◆ Problem requirements
Only lines with the word "menyaksikan" belong in the answer; copy them from the records below.
**** Listed records
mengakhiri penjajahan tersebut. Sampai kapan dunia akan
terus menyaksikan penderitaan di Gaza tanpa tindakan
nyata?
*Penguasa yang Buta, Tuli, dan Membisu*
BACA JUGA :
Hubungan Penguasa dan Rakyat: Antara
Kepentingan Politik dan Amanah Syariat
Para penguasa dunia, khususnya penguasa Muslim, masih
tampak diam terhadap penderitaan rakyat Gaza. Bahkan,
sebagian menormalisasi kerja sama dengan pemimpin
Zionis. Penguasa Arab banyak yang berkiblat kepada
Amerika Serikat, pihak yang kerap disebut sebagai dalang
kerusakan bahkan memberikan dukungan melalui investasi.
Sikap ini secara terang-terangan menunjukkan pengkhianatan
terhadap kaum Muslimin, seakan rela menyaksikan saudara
********
**** Listed records
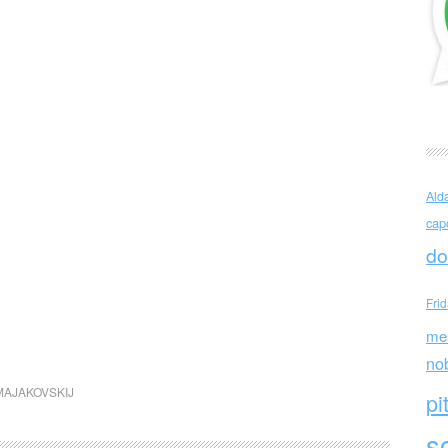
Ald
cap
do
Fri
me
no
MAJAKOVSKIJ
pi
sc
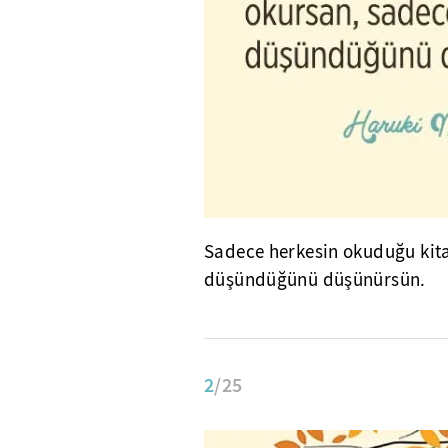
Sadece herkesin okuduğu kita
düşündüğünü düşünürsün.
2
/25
********
**** Listed records
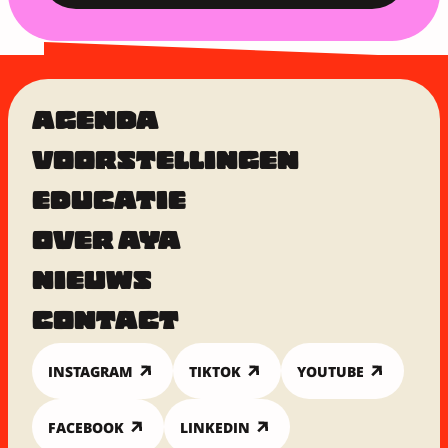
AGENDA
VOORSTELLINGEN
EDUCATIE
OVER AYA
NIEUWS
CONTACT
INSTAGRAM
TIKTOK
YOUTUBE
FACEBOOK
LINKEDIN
********
◆ Solution to the problem
terus menyaksikan penderitaan di Gaza tanpa tindakan
terhadap kaum Muslimin, seakan rela menyaksikan saudara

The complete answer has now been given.